Я курила пятую сигарету и уже начинала чувствовать, что их количество начинает сказываться на качестве моих несчастных легких.

Ларикова не было. Я стала терять терпение.

– Человек беспросветно одинок в этом мире, – мрачно констатировала я, глядя в черное окно. – И никакой доктор не едет. Славная песенка, но, похоже, мне с моей печалью и тоской придется доживать весь мой остаток дней.

Ну вот, Александра! Тебя потянуло на мрачные философские измышления! Именно так начинается депрессия.

– Просто все вокруг построено на лжи, – сообщила я темному окну. – И никто не собирается с этой пакостью бороться. Только я, как Жанна д’Арк, сижу тут в темной комнате, ожидая приговора.

Правда, я не помню, в какой темной комнате сидела бедная святая Иоанна, но уж в какой-нибудь точно сидела. Только сигарет у нее не было.

А в какой темной комнате сейчас сидит Таня Глухарева? И почему ее, черт возьми, никто не ищет? Как будто пропажа человека – дело житейское, так себе, маленький пустячок!

Где ее родители? Должна же у нее быть мать?

Впрочем, вполне возможно, что ее мать привыкла к исчезновениям Тани.

Такое тоже случается.

От размышлений меня оторвал стук двери. Я подняла глаза. На пороге стоял грустный и озадаченный Лариков.

– Хорошо, что ты дождалась меня, – сказал он, плюхаясь в кресло и не потрудившись снять пальто. – У нас крупные неприятности…

Я не удивилась. Чего еще можно было дождаться, кроме каких-то там неприятностей! Мне и так казалось, что их достаточно, чтобы отучиться просыпаться с улыбкой, ан нет! Вам еще принесли немножко неприятностей!

– Люда Нещадова в больнице. Пока без сознания. Ее очень сильно напугали в собственной квартире.

– На-пу-га-ли?

– У нее слабое сердце, – пожал он плечами. – Черт его знает, как это там называется. Но она пока еще в полной прострации и зрит ангелов. Кто-то из соседей сказал, что видел, как Люда зашла в квартиру. Потом услышал ее крик, рванул туда. Клянется, что видел мелькнувшую фигуру – бросился за ней. Но этот тип был стремительным и худым, а наш сосед – толстяк с ужасной одышкой. Он уверяет, кстати, что это подросток! Представляешь? Он скрылся из виду, мужчина наш плюнул в сердцах и вернулся к Нещадовой, надеясь, что там все в порядке. Квартира была открыта, он вбежал. Люся лежала на полу. Лицо синее, глаза распахнуты – он сначала подумал, что она уже отошла в мир иной. Но, слава богу, обошлось. Он вызвал «Скорую» с милицией. Вот такие дела, брат…

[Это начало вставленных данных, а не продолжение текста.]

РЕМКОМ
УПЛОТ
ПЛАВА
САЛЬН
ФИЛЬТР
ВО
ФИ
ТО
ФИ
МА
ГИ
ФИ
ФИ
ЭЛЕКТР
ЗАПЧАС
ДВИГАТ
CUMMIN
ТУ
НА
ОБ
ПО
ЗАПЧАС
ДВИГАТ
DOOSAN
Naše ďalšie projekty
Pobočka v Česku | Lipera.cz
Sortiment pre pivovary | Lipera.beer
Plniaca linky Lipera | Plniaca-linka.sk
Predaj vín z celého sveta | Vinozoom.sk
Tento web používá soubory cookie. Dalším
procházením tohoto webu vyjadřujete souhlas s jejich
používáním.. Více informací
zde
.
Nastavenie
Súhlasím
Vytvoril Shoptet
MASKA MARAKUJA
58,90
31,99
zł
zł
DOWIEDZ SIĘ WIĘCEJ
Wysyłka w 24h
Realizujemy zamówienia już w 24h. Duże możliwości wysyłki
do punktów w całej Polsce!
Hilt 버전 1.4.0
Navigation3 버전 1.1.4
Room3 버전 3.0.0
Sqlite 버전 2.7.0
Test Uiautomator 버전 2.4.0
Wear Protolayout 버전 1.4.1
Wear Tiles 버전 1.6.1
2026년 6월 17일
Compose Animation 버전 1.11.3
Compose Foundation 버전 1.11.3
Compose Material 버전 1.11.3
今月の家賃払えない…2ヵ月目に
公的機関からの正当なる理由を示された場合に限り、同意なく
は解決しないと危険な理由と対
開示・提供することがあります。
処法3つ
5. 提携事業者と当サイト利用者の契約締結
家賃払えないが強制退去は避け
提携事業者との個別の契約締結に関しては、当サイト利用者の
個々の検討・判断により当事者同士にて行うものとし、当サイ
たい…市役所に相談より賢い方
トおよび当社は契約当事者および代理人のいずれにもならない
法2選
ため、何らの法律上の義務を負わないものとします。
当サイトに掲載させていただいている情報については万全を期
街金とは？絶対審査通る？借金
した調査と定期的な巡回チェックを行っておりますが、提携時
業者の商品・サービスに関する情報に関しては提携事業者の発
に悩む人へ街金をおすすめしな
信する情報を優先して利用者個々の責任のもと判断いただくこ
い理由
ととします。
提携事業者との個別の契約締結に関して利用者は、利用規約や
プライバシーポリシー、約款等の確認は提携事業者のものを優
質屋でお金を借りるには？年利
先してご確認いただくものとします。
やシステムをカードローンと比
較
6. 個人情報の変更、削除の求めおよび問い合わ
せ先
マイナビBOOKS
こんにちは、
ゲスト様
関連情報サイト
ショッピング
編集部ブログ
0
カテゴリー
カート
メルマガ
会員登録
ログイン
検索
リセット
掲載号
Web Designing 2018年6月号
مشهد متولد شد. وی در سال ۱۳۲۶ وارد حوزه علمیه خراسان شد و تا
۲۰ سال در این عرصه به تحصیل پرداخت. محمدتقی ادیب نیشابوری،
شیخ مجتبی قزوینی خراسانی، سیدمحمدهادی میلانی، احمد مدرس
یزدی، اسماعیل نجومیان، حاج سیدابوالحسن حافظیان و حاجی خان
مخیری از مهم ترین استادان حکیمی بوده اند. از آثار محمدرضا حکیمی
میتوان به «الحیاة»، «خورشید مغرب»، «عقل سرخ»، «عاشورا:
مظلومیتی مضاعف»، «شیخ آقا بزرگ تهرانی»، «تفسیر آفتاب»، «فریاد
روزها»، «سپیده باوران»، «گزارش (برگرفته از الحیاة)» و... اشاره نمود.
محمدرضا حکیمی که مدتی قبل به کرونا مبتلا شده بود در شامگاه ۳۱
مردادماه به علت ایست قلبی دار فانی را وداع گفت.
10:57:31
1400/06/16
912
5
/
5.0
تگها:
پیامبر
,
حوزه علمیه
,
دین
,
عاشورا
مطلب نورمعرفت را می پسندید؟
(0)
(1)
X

– Так грустно, что хочется курить, – сказала я. – Потрясений у меня за сегодняшний день на сто жизней вперед! Можно поделиться.

– Поделись, – предложил он.

– Сначала сними с себя это холодное пальто, – предложила я. – А то от тебя морозно.

* * *

Делилась я с ним своими «потрясениями» весьма основательно, но он терпеливо выслушал меня и, когда я закончила, сообщил:

– Цены вам нет, моя маленькая Александрина!

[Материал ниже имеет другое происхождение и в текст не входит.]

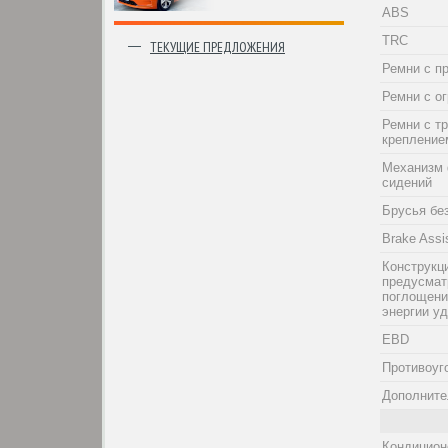
ABS
TRC
ТЕКУЩИЕ ПРЕДЛОЖЕНИЯ
Ремни с п
Ремни с о
Ремни с т
крепление
Механизм 
сидений
Брусья бе
Brake Assi
Конструкци
предусма
поглощени
энергии у
EBD
Противоуг
Дополните
Кондицион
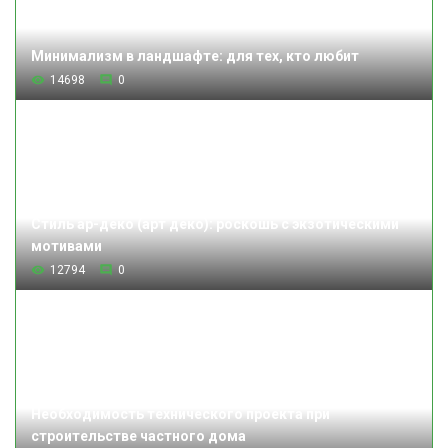
Минимализм в ландшафте: для тех, кто любит
14698
0
Стиль ар-деко (арт деко): роскошь с экзотическими
мотивами
12794
0
Необходимость технического проекта при
строительстве частного дома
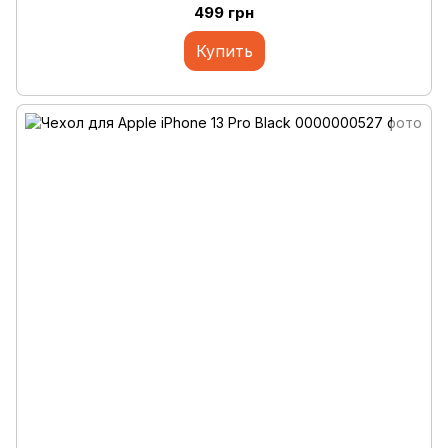
499 грн
Купить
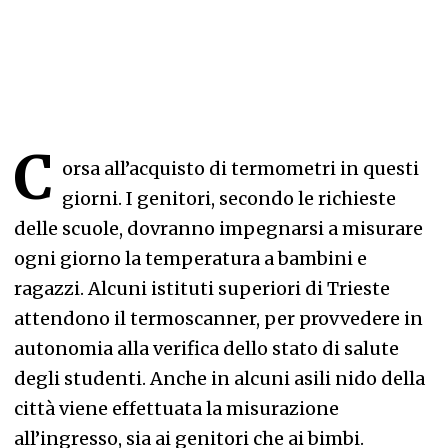
C
orsa all’acquisto di termometri in questi
giorni. I genitori, secondo le richieste
delle scuole, dovranno impegnarsi a misurare
ogni giorno la temperatura a bambini e
ragazzi. Alcuni istituti superiori di Trieste
attendono il termoscanner, per provvedere in
autonomia alla verifica dello stato di salute
degli studenti. Anche in alcuni asili nido della
città viene effettuata la misurazione
all’ingresso, sia ai genitori che ai bimbi.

– Да уж, – саркастично усмехнулась я. – В смысле бестолковее меня не сыщещь?

– Брось, – отмахнулся он. – Ты с самого начала невзлюбила «трудовиков», так?

– Их вообще-то чрезвычайно трудно полюбить.

– Но именно ты настаивала на том, что все это связано!

– Ты особо не протестовал.

– Ладно, оставь свои скромные взглядики в пол! Теперь у нас все наконец-то складывается! И это благодаря тебе.

– Да не мне, а случайности. Понимаешь, этот тип встретился со мной случайно!

– А если нет?

– То есть как это?

– А если все дело в фотографиях? Смотри сама. Нещадов тебя видел. Так? Мещерский тоже тебя видел. Ты вообще с этой девочкой нарисовалась. Значит, ты им была известна. Он знал, что ты детектив.

– Нет, – начала протестовать я, но остановилась.

А ведь знал! Я же сказала ему это в нашу первую встречу! Сказала и забыла! Так ли случайно, что Аркадий оказался со мной рядом? А если он, черт бы его побрал – поскольку нельзя же столь цинично играть девичьими чувствами, – за мной следил?

– Какая же я дура, Ларчик! – простонала я. – Какая дура!

– Нормально, – кивнул головой Ларчик. – Ты не дура. Ты просто еще местами ребенок. Умненький, но ребенок. Но позволь мне договорить. Значит, он знает, что у тебя на руках компромат. «Трудовики» начали баллотироваться. Наркоманы никого не проймут. А вот… Ты сфотографировала их в тот момент, когда они издевались над этой девчонкой-инвалидкой?

– Конечно. Как я могла остаться без такого кадра?

– Вот он и напрягся. Не пойму только, с чего им вдруг пришло в голову убивать соратников.

– Этого и я не могу понять, – развела я руками. – Как и того, зачем они спрятали Таню Глухареву.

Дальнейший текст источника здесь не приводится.